Orad exits 2025 as a stronger operating company, with a larger backlog, a solar segment that finally generates profit, and lower bank debt. But the main yellow flag remains in exactly the same place: cash still gets trapped in the balance sheet too quickly relative to how fast it comes back to the company. That is why the market may respond less to the annual profit number itself and more to whether 2026 delivers a real improvement in collections and flexibility.

The current thesis is simple: Orad no longer looks like a low-voltage contractor with a small solar option attached. It looks like a company where solar became a meaningful profit engine. The problem is that the transition still has not proved it can produce free cash rather than only profit and visibility.

MetricScoreExplanation
Overall moat strength3.7 / 5Sticky client base, nationwide service and switching friction in low voltage, but not full pricing power
Overall risk level3.2 / 5The main risk is cash-flow quality rather than solvency, with heavy working capital, guarantees and weak liquidity
Value-chain resilienceMedium-highCustomer exposure is diversified, but 39% of low-voltage purchases come from Siemens Building Technologies
Strategic clarityMediumThe direction is clear, but 2026 still has to prove that the solar improvement also becomes cash
Short-interest stance0.00% of float, no trendLatest short data are negligible, so there is neither a strong bearish signal nor a squeeze setup

Current thesis in one line: Orad improved profit and reduced debt, but the quality of the thesis still depends on converting backlog and earnings into cash.

What changed versus the prior read of the company: solar no longer looks like a side option. It became a meaningful earnings engine, while low voltage remains the stable but non-expanding base.

Strong counter thesis: the cash-flow concern may be overstated, because Orad operates in sectors where long customer-credit cycles are normal, it has no disclosed major-problem customers, it meets its covenants, and it still has material unused bank capacity.

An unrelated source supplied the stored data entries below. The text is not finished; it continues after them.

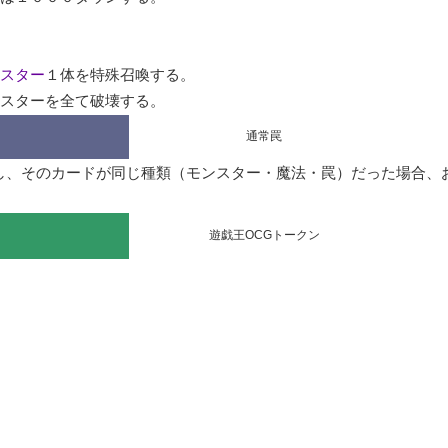
スター
１体を特殊召喚する。

ンスターを全て破壊する。
通常罠
し、そのカードが同じ種類（モンスター・魔法・罠）だった場合、
遊戯王OCGトークン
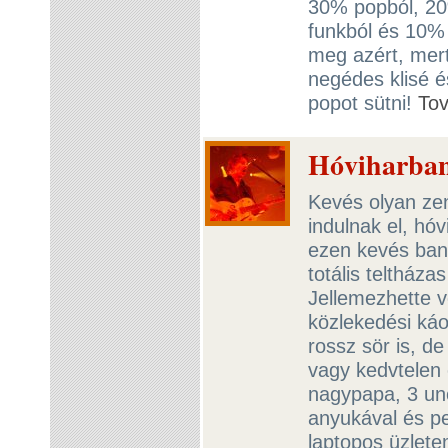
30% popból, 20
funkból és 10%
meg azért, mer
negédes klisé é
popot sütni!
To
Hóviharban
Kevés olyan ze
indulnak el, hó
ezen kevés ban
totális teltház
Jellemezhette v
közlekedési káo
rossz sör is, de
vagy kedvtelen 
nagypapa, 3 uno
anyukával és pe
laptopos üzlete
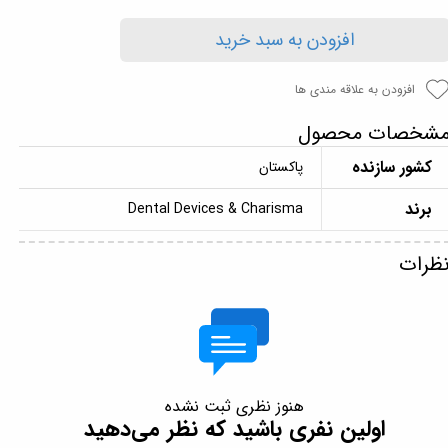
افزودن به سبد خرید
افزودن به علاقه مندی ها
شخصات محصول
کشور سازنده
پاکستان
برند
Dental Devices & Charisma
ظرات
هنوز نظری ثبت نشده
اولین نفری باشید که نظر می‌دهید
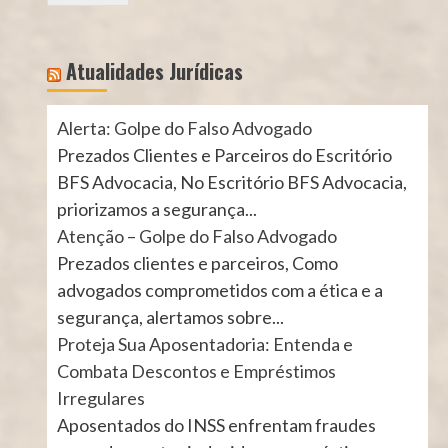
Atualidades Jurídicas
Alerta: Golpe do Falso Advogado
Prezados Clientes e Parceiros do Escritório
BFS Advocacia, No Escritório BFS Advocacia,
priorizamos a segurança...
Atenção – Golpe do Falso Advogado
Prezados clientes e parceiros, Como
advogados comprometidos com a ética e a
segurança, alertamos sobre...
Proteja Sua Aposentadoria: Entenda e
Combata Descontos e Empréstimos
Irregulares
Aposentados do INSS enfrentam fraudes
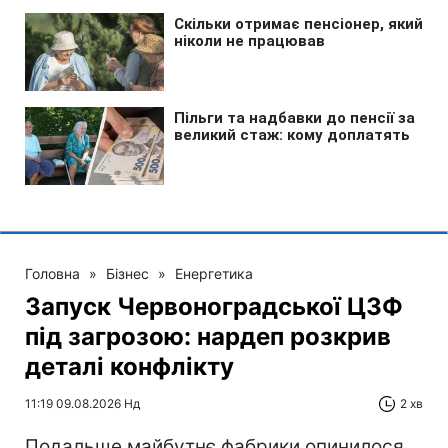
Головна
»
Бізнес
»
Енергетика
Запуск Червоноградської ЦЗФ
під загрозою: нардеп розкрив
деталі конфлікту
11:19 09.08.2026 Нд
2 хв
Подальше майбутнє фабрики опинилося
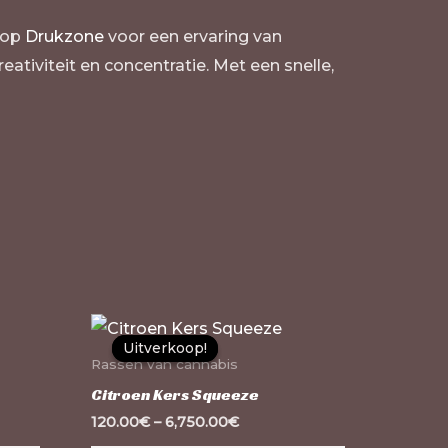
op
Drukzone
voor een ervaring van
ativiteit en concentratie. Met een snelle,
Dit
Dit
Uitverkoop!
Uitverkoop!
product
product
Rassen van cannabis
heeft
heeft
Citroen Kers Squeeze
meerdere
meerdere
120.00
€
–
6,750.00
€
variaties.
variaties.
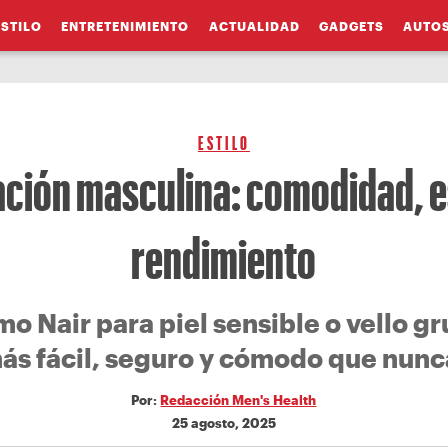
ESTILO
ENTRETENIMIENTO
ACTUALIDAD
GADGETS
AUTO
ESTILO
ación masculina: comodidad, es
rendimiento
 Nair para piel sensible o vello gr
ás fácil, seguro y cómodo que nunc
Por:
Redacción Men's Health
25 agosto, 2025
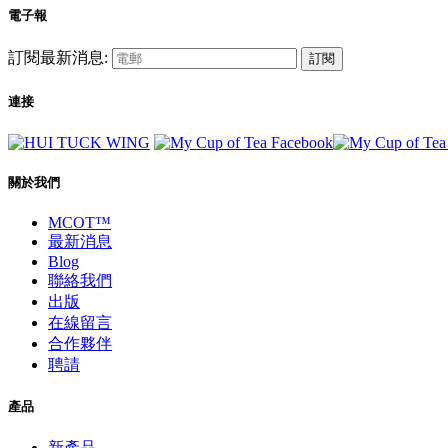
電子報
訂閱最新消息:
訂閱
連接
關於我們
MCOT™
最新消息
Blog
聯絡我們
出版
在線留言
合作夥伴
聘請
產品
新產品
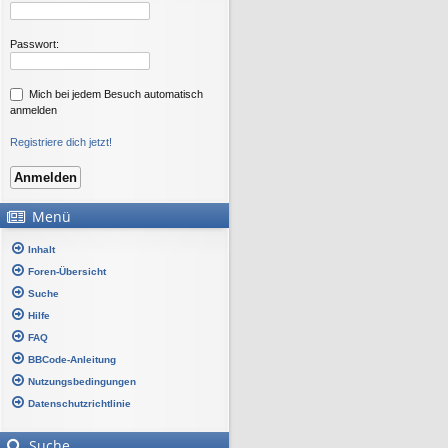
Passwort:
Mich bei jedem Besuch automatisch
anmelden
Registriere dich jetzt!
Menü
Inhalt
Foren-Übersicht
Suche
Hilfe
FAQ
BBCode-Anleitung
Nutzungsbedingungen
Datenschutzrichtlinie
Suche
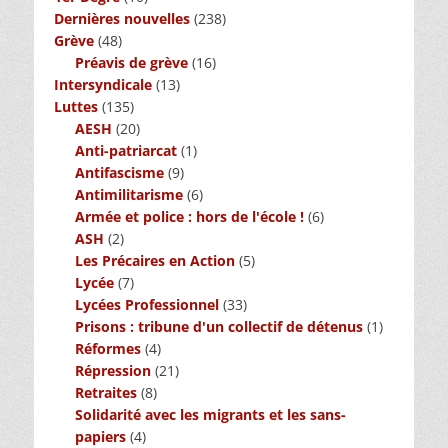
Dernières nouvelles
(238)
Grève
(48)
Préavis de grève
(16)
Intersyndicale
(13)
Luttes
(135)
AESH
(20)
Anti-patriarcat
(1)
Antifascisme
(9)
Antimilitarisme
(6)
Armée et police : hors de l'école !
(6)
ASH
(2)
Les Précaires en Action
(5)
Lycée
(7)
Lycées Professionnel
(33)
Prisons : tribune d'un collectif de détenus
(1)
Réformes
(4)
Répression
(21)
Retraites
(8)
Solidarité avec les migrants et les sans-
papiers
(4)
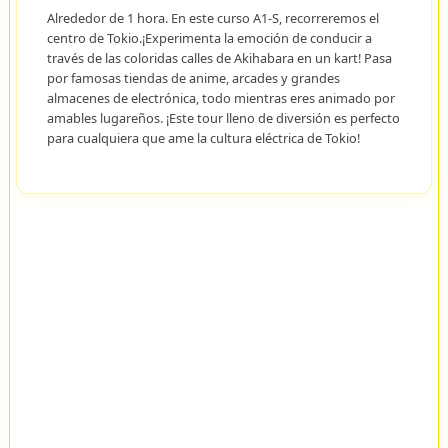
Alrededor de 1 hora. En este curso A1-S, recorreremos el
centro de Tokio.¡Experimenta la emoción de conducir a
través de las coloridas calles de Akihabara en un kart! Pasa
por famosas tiendas de anime, arcades y grandes
almacenes de electrónica, todo mientras eres animado por
amables lugareños. ¡Este tour lleno de diversión es perfecto
para cualquiera que ame la cultura eléctrica de Tokio!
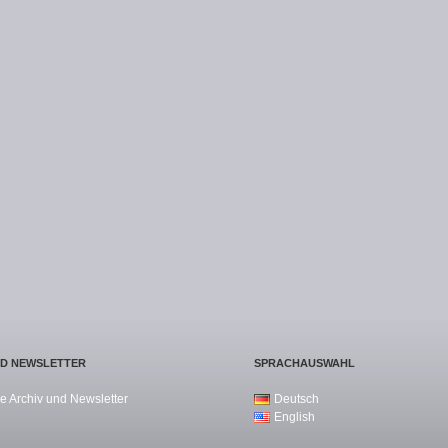
ND NEWSLETTER
SPRACHAUSWAHL
e Archiv und Newsletter
Deutsch
English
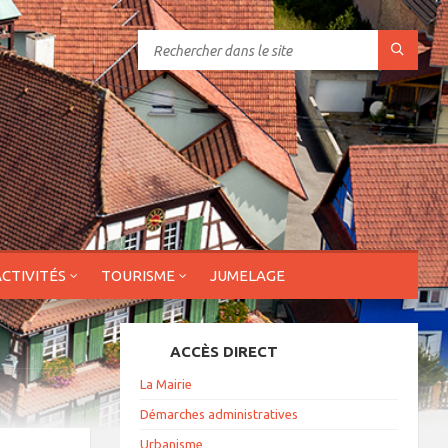
ACTIVITÉS
TOURISME
JUMELAGE
ACCÈS DIRECT
La Mairie
Démarches administratives
Urbanisme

What could change the market reading over the short to medium term: better collections, a cash balance that starts to rise rather than fall, and two consecutive quarters in which solar keeps its margin without deterioration in low voltage.

Why this matters: if Orad proves that growth and backlog also leave real cash behind, it can move from being read as “a contractor that executes a lot” to “a services and projects platform that can create durable value.”

What must happen in the next 2-4 quarters: customer balances need to stabilize or decline relative to revenue, solar needs to keep double-digit gross profitability, low voltage needs to stop leaking margin, and cash needs to expand without a renewed build in bank debt.